Durante el gobierno de Mauricio Macri, esta maquinaria cultural operó con fuerza y mucha eficacia asociada a la red de comunicadores de Corea del Centro. Si se coteja quiénes participaron en aquellas operaciones —por ejemplo, la del caso Santiago Maldonado— y las actuales, con la lista de apoyos a Alberto Fernández y Sergio Massa, se va a encontrar un alto grado de coincidencia.
Fast forward
Fast forward unos diez años: la academia sigue kirchnerista y coleando, y hasta se da el lujo de exigir la dirección de instituciones culturales claves como el Museo Histórico Nacional. Yendo al hecho concreto: Gabriel Di Meglio era el director designado a dedo por Tristán Bauer, el Apold cristinista y ministro de Cultura de Alberto Fernández. Es decir, Di Meglio era un funcionario político que fue renovado por el gobierno de Milei durante casi dos años de manera semestral (así son los contratos de este tipo), hasta que la Subsecretaría de Patrimonio Cultural decidió cortar la contratación.
El Gobierno tiene derecho a decidir sobre sus funcionarios. Más allá de los méritos de Di Meglio, es legítimo que haya una visión distinta a la que ha predominado en el Estado durante los últimos 20 años, y que la Secretaría de Cultura, de quien depende el museo, quiera renovar la dirección.
Por otro lado, debería ser normal que los funcionarios políticos se vayan con quien los designó: en este caso, Di Meglio podría haber renunciado al asumir el nuevo presidente. No estaba concursado, no tenía un mandato que cumplir. ¿Por qué no lo hizo? Parece que recién ahora, una vez que le pidieron la renuncia, empezó a molestarle la motosierra. No la había visto.
Los observadores del estado de la cultura tienen, además, otra crítica: que se aceleró el desplazamiento del director para que no hiciera un acto de despedida. El homenaje, organizado por el propio Di Meglio, consistía en una visita guiada por el museo, con la asistencia, cabe esperar, de nutrida militancia. Se quejan, los observadores, de que el Gobierno haya tratado de impedir el festejo. ¿Por qué iban a dejar que montara ese acto de ego-política opositor para enaltecer sus circunstancias personales? Como dijo en Seúl la ahora diputada del PRO Daiana Fernández Molero: «Igual no te van a querer».

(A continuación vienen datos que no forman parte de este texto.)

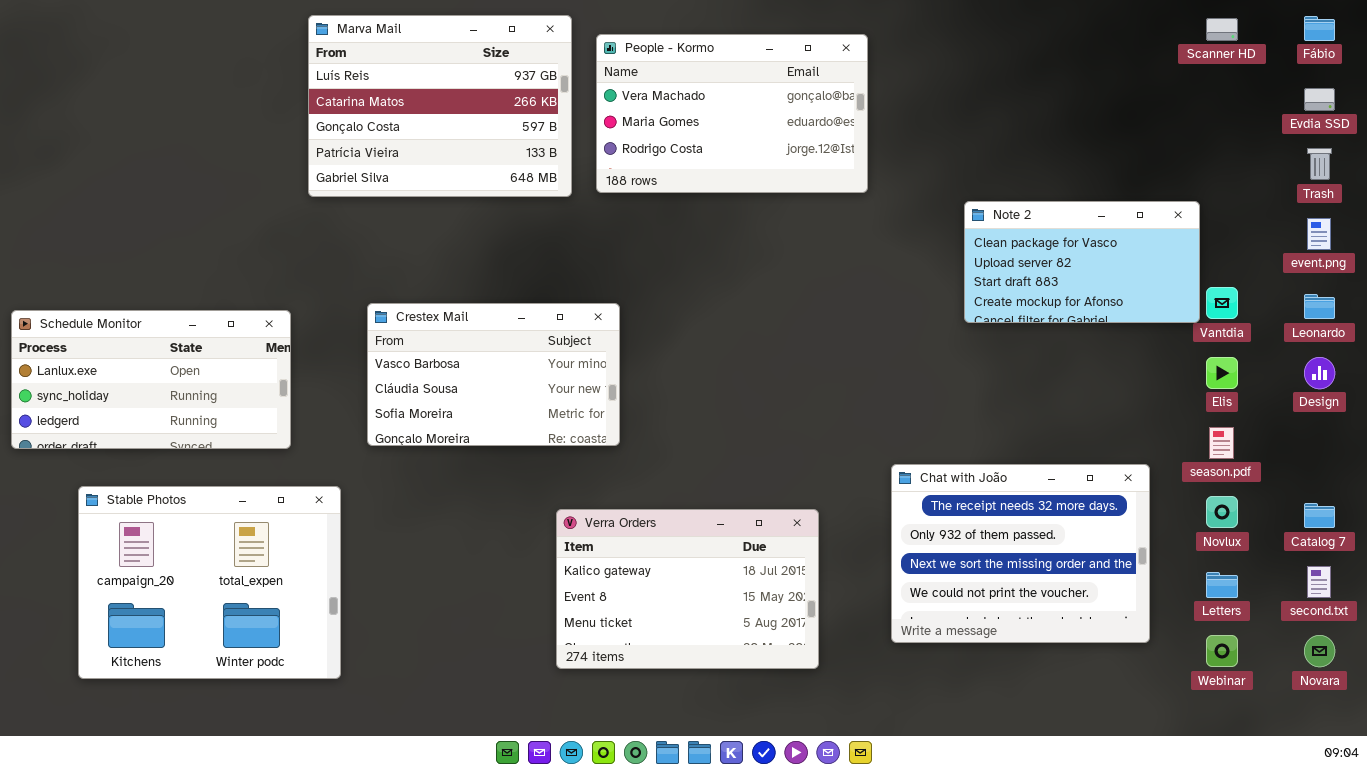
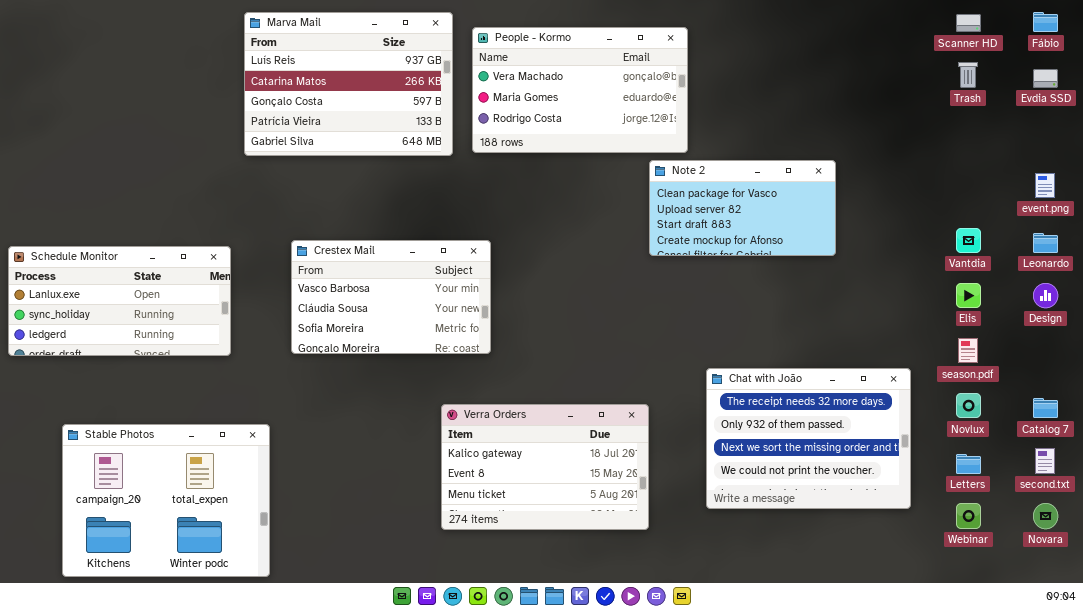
Trash: [1307,148,1332,180] -> [958,62,978,88], moved
Note 2: [964,201,1200,323] -> [649,160,836,256], moved
Stable Photos: [78,486,341,679] -> [62,424,270,577], moved

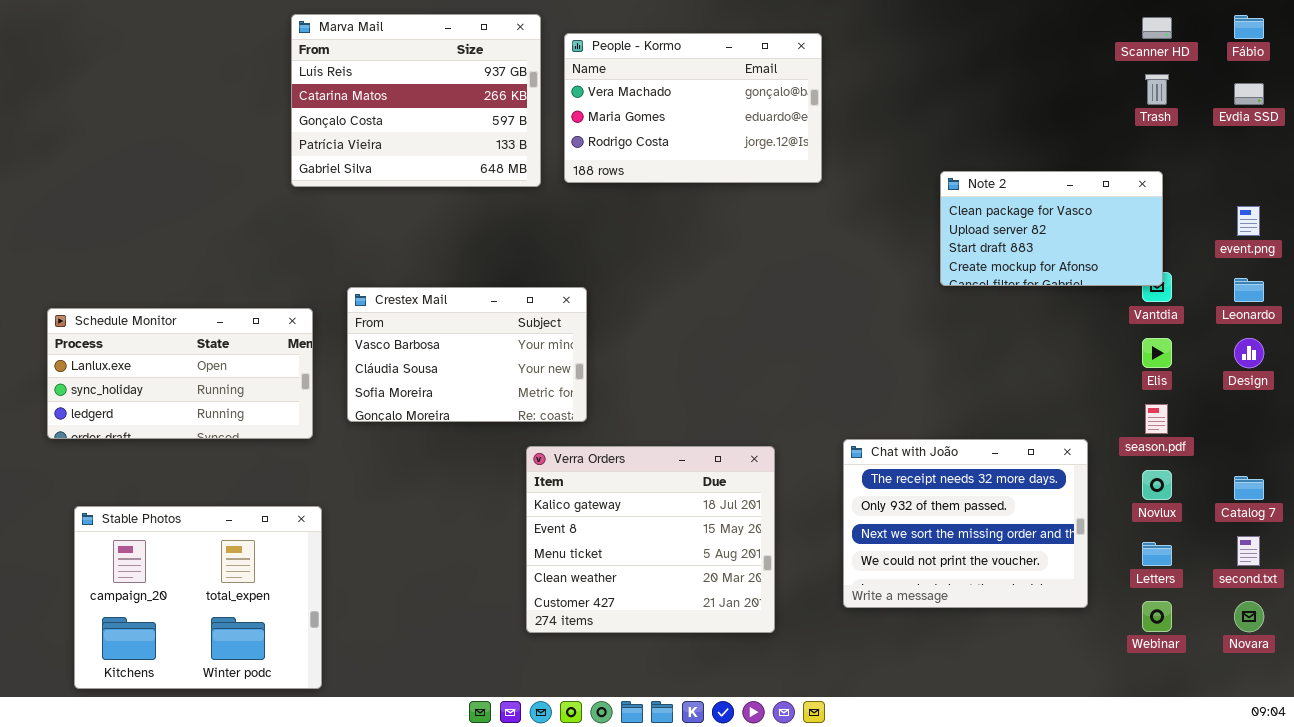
Note 2: [649,160,836,256] -> [940,171,1163,286], moved
Schedule Monitor: [8,246,231,356] -> [47,308,313,439], moved
Verra Orders: [441,404,649,530] -> [526,446,775,633], resized

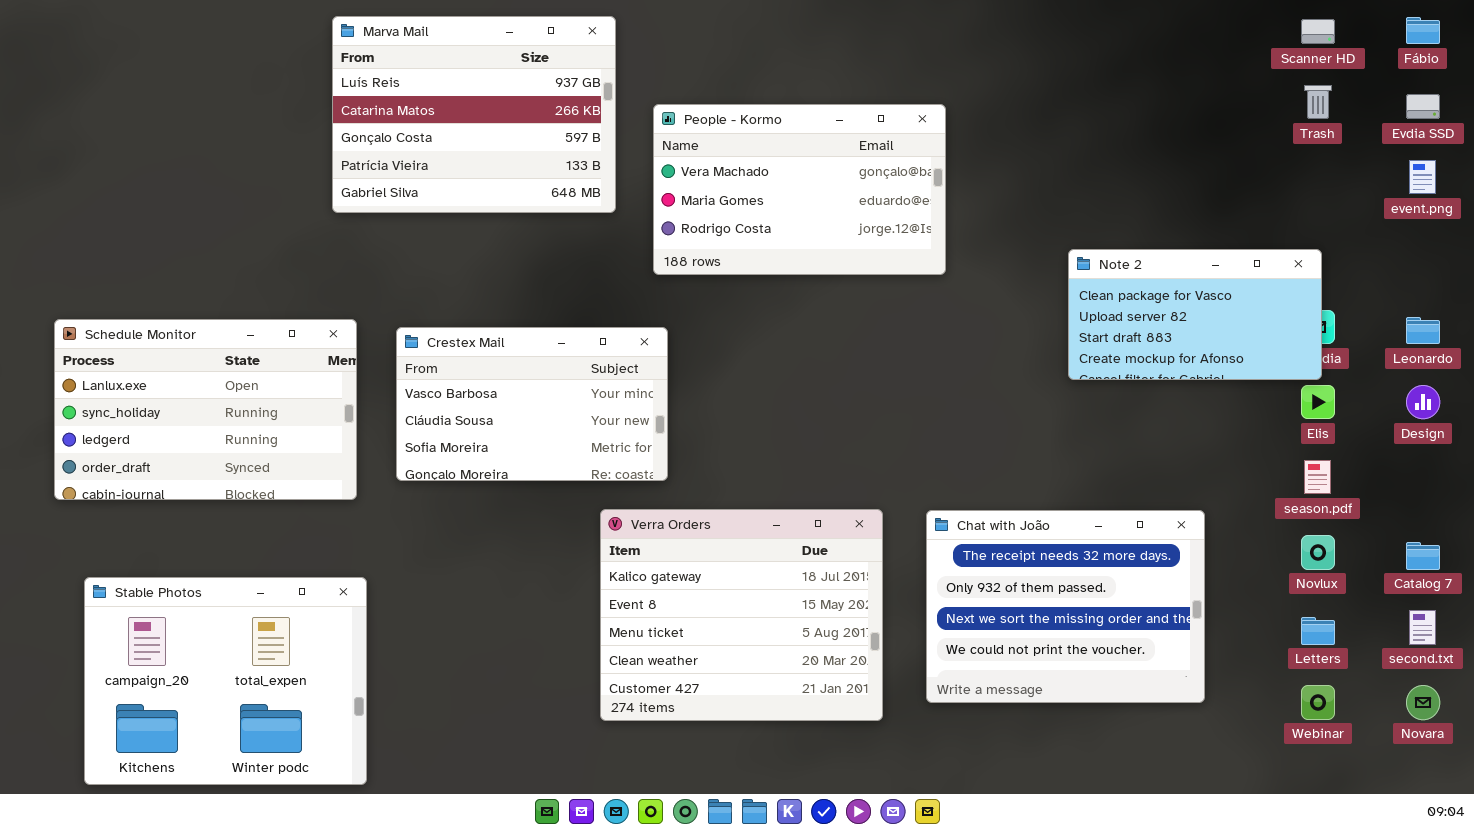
People - Kormo: [564,33,822,183] -> [653,104,946,275], moved
Note 2: [940,171,1163,286] -> [1068,249,1322,380], moved
event.png: [1237,206,1260,236] -> [1409,160,1436,194], moved
Schedule Monitor: [47,308,313,439] -> [54,319,357,500], resized
Chat with João: [843,439,1088,608] -> [926,510,1205,703], moved

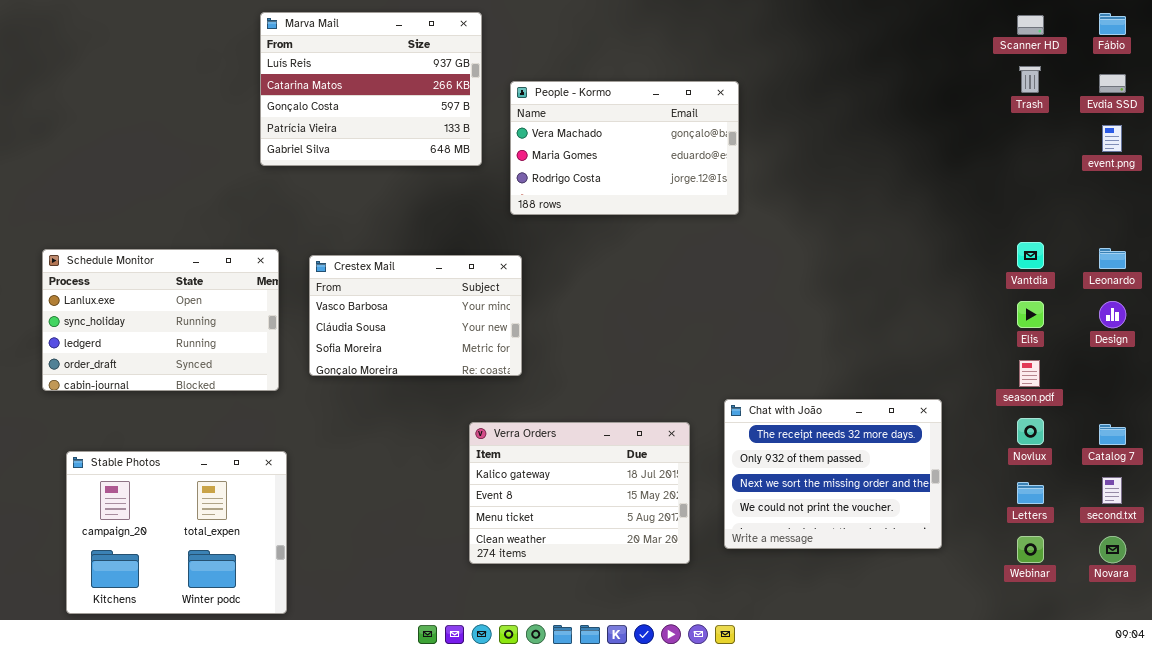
Note 2: [1068,249,1322,380] -> none, closed
Verra Orders: [600,509,883,721] -> [469,422,690,564], resized

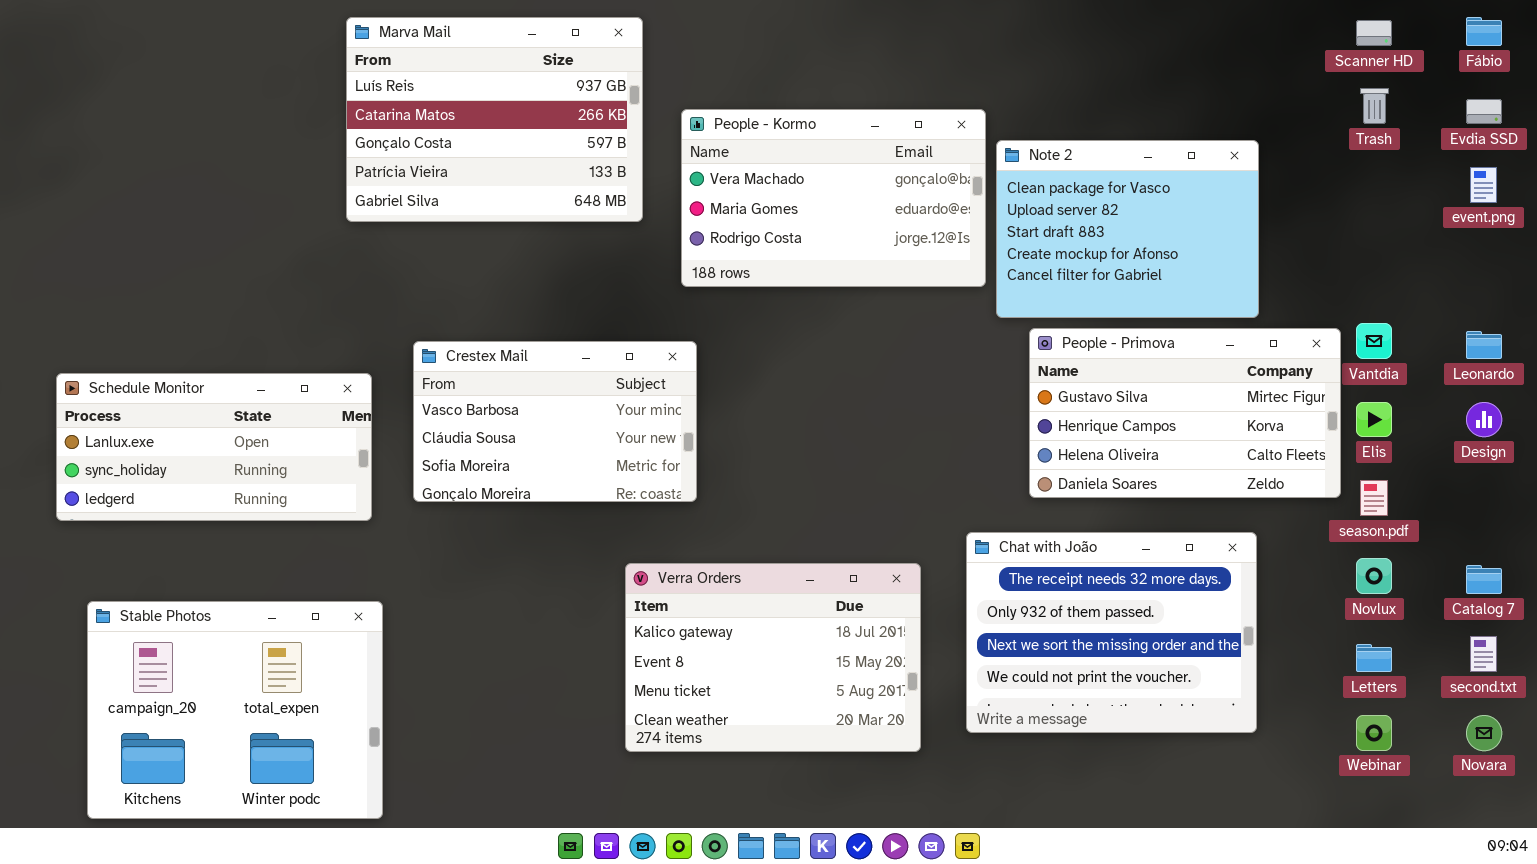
Note 2: none -> [996,140,1259,318], opened
People - Primova: none -> [1029,328,1341,498], opened
Schedule Monitor: [42,249,279,391] -> [56,373,372,521], resized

Está claro que no existe una forma neutral de relatar el pasado, pero también que no debería haber una visión unívoca.
Está claro que no existe una forma neutral de relatar el pasado, pero también que no debería haber una visión unívoca. La racionalidad indica que otra perspectiva historiográfica y museológica podrá complementar la tarea realizada por el ex director, que podrá encontrar nuevos desafíos en museos de otros distritos, esos que nunca son motivo de atención de los firmantes de cartas abiertas.
Pero se quejan, los representantes nobiliarios del mundo académico, de que a los funcionarios que propone el Gobierno no son los que ellos desearían, “no les da el piné”. ¿De dónde esperaban que salieran, sino de los márgenes, las visiones impugnadoras tras 20 años de un Estado megalómano? Instalados en sus poltronas de universidades privadas o del exterior, reclaman para sí —para sus ideas, para sus formas, para su estética— el manejo de los espacios comunes ligados a la historia, la cultura y el arte de toda la sociedad. Pero durante 20 años se dedicaron a ahogar cualquier relato diferente y crítico en esos mismos espacios.
La idea de que sólo ciertos aristócratas sostenidos por décadas de fondos públicos son los autorizados a dirigir las instituciones vinculadas al saber o a la cultura es algo que necesitamos superar. La carta del monopolio del conocimiento ya la jugaron durante el gobierno de científicos.